═════ LISTED RECORDS ═════

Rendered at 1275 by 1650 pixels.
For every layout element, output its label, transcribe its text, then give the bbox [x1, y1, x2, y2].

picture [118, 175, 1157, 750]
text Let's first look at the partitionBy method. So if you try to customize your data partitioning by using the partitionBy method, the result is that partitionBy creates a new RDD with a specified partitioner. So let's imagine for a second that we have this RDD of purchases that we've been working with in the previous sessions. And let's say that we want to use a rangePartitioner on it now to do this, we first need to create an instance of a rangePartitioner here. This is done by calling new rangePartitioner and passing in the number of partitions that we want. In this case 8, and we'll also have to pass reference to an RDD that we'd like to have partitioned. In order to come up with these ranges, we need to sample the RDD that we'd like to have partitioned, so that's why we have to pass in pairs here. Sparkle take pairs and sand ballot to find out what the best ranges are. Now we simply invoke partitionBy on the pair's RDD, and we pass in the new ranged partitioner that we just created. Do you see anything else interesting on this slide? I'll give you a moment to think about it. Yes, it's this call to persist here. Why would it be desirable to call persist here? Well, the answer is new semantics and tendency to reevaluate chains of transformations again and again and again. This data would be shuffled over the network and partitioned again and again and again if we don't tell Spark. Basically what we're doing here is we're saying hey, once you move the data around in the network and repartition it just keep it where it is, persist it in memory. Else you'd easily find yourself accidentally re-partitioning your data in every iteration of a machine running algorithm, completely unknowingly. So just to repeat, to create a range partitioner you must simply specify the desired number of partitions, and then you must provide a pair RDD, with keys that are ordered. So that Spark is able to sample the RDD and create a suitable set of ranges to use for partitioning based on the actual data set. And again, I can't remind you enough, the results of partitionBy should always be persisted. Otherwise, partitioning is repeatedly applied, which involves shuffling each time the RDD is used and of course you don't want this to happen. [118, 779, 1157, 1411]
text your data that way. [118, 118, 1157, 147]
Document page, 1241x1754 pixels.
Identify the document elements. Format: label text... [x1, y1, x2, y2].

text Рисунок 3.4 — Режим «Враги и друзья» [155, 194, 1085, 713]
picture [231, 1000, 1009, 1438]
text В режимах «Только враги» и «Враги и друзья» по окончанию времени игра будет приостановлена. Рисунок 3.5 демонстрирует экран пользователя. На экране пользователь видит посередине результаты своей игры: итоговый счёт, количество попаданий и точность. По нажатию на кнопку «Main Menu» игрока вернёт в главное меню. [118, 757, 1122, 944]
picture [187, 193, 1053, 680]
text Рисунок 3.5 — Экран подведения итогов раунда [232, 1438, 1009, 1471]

═════

SHORT PROBLEM: Convert everything in the entries above, from the line containing "text Рисунок 3.4" down to the final line, into a Markdown table with the columns Row and Line. Number each row and leave out any blank lines.

WRITTEN SOLUTION:
| Row | Line |
|---|---|
| 1 | text Рисунок 3.4 — Режим «Враги и друзья» [155, 194, 1085, 713] |
| 2 | picture [231, 1000, 1009, 1438] |
| 3 | text В режимах «Только враги» и «Враги и друзья» по окончанию времени игра будет приостановлена. Рисунок 3.5 демонстрирует экран пользователя. На экране пользователь видит посередине результаты своей игры: итоговый счёт, количество попаданий и точность. По нажатию на кнопку «Main Menu» игрока вернёт в главное меню. [118, 757, 1122, 944] |
| 4 | picture [187, 193, 1053, 680] |
| 5 | text Рисунок 3.5 — Экран подведения итогов раунда [232, 1438, 1009, 1471] |